Ibu Kota Pindah, Pakar Pembangunan Wilayah UGM Peringatkan Masalah Pangan

Gagasan rencana dan kriteria disain ibu kota negara. - ANTARA/Paparan Kementerian PUPR
27 Agustus 2019 16:17 WIB Uli Febriarni News Share :

Harianjogja.com, SLEMAN- Pakar pembangunan wilayah Universitas Gadjah Mada, Prof Rijanta menjelaskan, sejumlah tantangan akan muncul dengan berpindahnya ibu kota, misalnya penyediaan layanan pendukung seperti pendidikan, kesehatan, dan lainnya. Salah satu tantangan krusial yang kurang disoroti adalah persoalan pemenuhan kebutuhan pangan.

“Satu juta orang kalau nanti berpindah ke sana, kesiapan yang ada di sana bukan hanya persoalan pusat ibu kotanya, tapi juga pelayanan pendukung untuk kehidupan orang-orang itu sendiri. Bagi saya yang sangat urgen adalah pangan, karena Kalimantan itu masih mendatangkan bahan pangan dari Jawa Timur,” jelasnya, Selasa (27/8/2019).

Dalam perspektif modern, ia menerangkan bahwa makanan sebaiknya datang dari tempat yang tidak jauh dari tempat tinggal penduduk.

Untuk itu, pemerintah perlu memikirkan pengembangan wilayah-wilayah pendukung untuk menyediakan kebutuhan tersebut. Baik melalui penguatan kapasitas pengelolaan sumber daya atau dengan menggalakkan program transmigrasi di kabupaten sekitar.

Pemerintah juga perlu mengantisipasi perkembangan sektor-sektor ekonomi, pariwisata, hiburan, dan lainnya yang akan muncul seiring dengan pembangunan pusat pemerintahan. Melihat kondisi itu, maka harus ada rancangan serta aturan tata ruang yang jelas dan tegas. Jangan sampai dalam jangka panjang terjadi kesemrawutan baru yang mengulang apa yang terjadi di ibu kota lama.

"Harus dipikirkan dari sekarang, fungsi-fungsi di luar pemerintahan nanti ada di mana dan itu harus ditegakkan secara ketat, jangan kecolongan,” ucapnya.

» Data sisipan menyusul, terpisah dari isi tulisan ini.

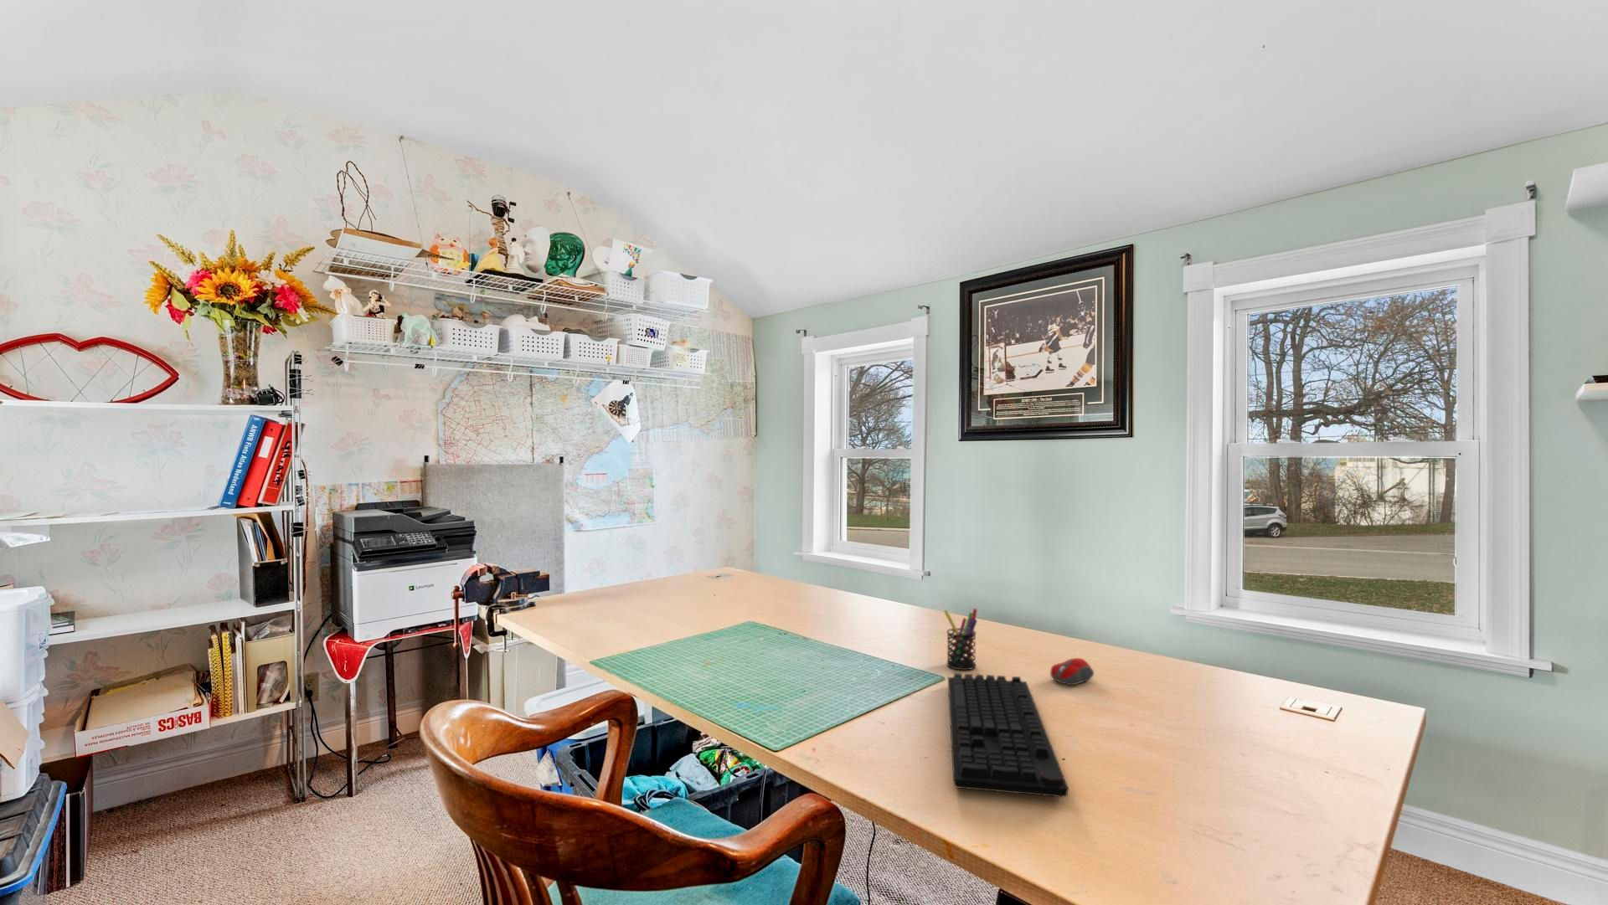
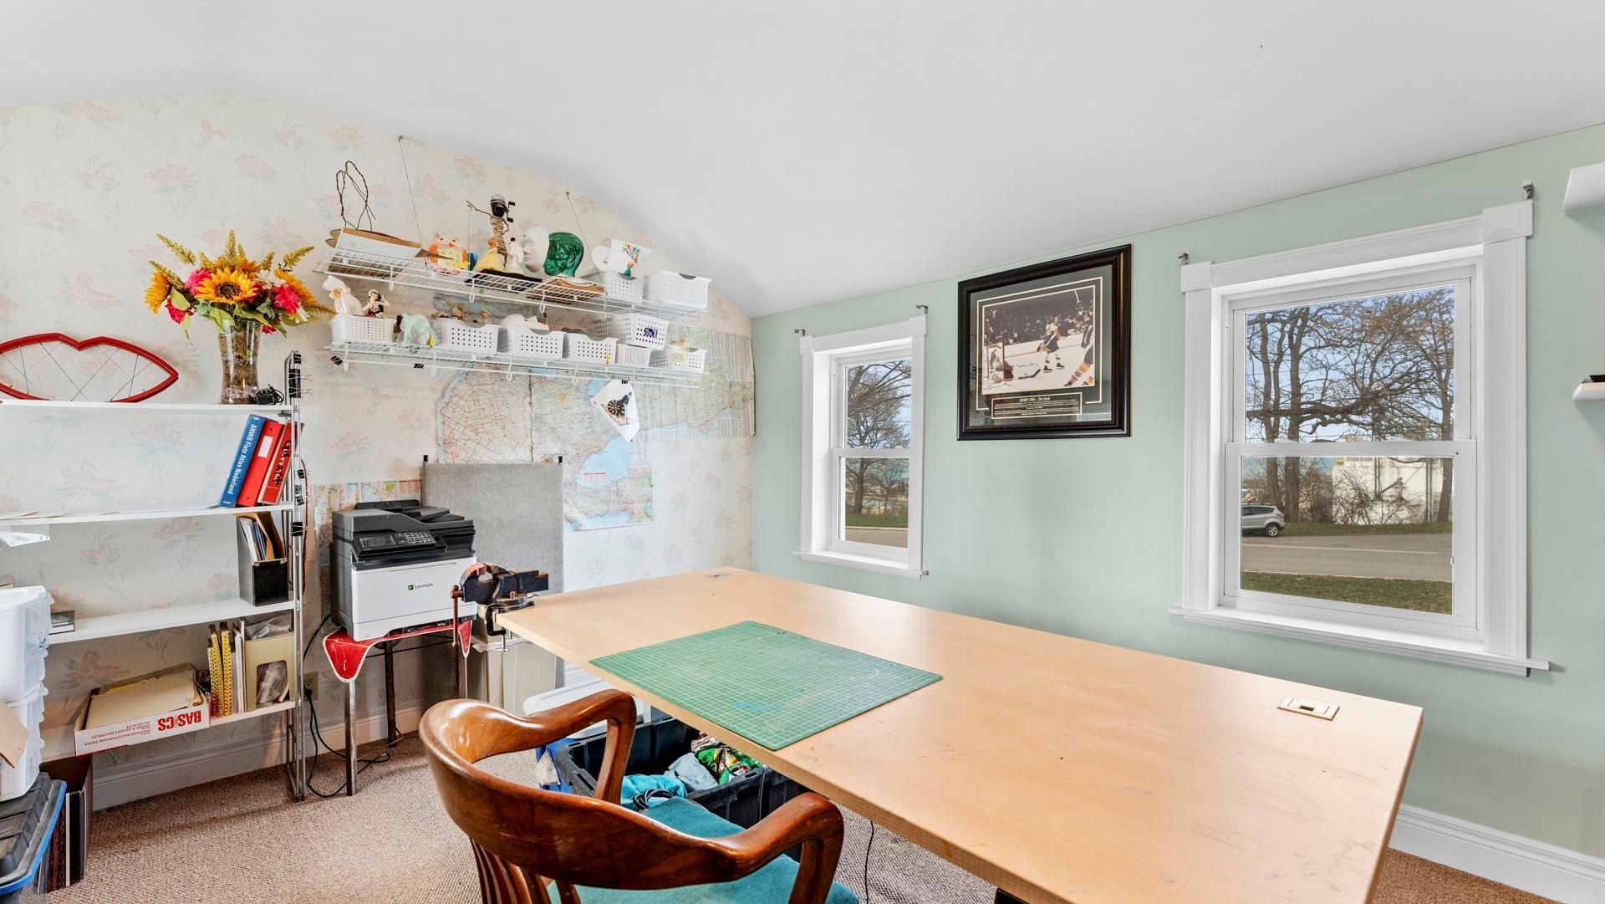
- keyboard [948,672,1069,798]
- pen holder [943,608,978,671]
- computer mouse [1049,657,1094,685]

Terkait kesiapan pemerintah untuk memulai proses perpindahan secara menyeluruh, ia menyebut bahwa target pemindahan pada tahun 2024 dirasa cukup masuk akal. Persiapan yang krusial, menurutnya, terletak pada penyiapan dan penyesuaian peraturan perundang-undangan yang diperlukan.

“Kalau konstruksinya saya rasa tiga sampai empat tahun cukup. Yang penting legalitasnya dikejar supaya beres dulu,” ujarnya.

Lebih jauh Rijanta melanjutkan, ibu kota baru yang nantinya bertempat di wilayah Kalimantan Timur, akan memiliki fungsi utama di bidang pemerintahan, namun kota tersebut tidak akan menggantikan keseluruhan fungsi yang saat ini berjalan di Kota Jakarta. 

Kedua kota akan berbagi fungsi, kata dia. Pembagian itu tidak akan membangkrutkan Jakarta, Jakarta tetap akan hidup dan menghidupi daerah hinterland-nya.

Urgensi pemindahan ibu kota, tidak semata-mata didasarkan pada kondisi kemacetan atau kepadatan penduduk yang terjadi di Jakarta. Melainkan fakta bahwa fungsi kota yang dijalankan oleh Jakarta sudah saling menumpuk hingga menimbulkan kompleksitas, serta demi mewujudkan keseimbangan spasial dalam pembangunan di Indonesia.

“Jakarta itu rumit, macet, karena Jakarta merupakan tumpukan fungsi pelayanan yang sifatnya bercampur. Jakarta mengemban fungsi kota yang banyak sekali, dari fungsi pelayanan yang sifatnya lokal, regional sekitar Jakarta, sampai dengan fungsi nasional dan bahkan yang cakupan layanannya internasional,” ungkapnya.

Pembagian fungsi kota kepada ibu kota yang baru, menjadi hal yang baik bagi Kota Jakarta sendiri, kota yang dituju, serta bagi daerah lain yang menjadi bagian dari pengembangan wilayah ibu kota baru.

Keputusan memindahkan ibu kota ke luar Jawa adalah keputusan yang tepat untuk rencana pembangunan jangka panjang, terutama untuk mengoreksi problem kesenjangan yang semakin parah, tambahnya.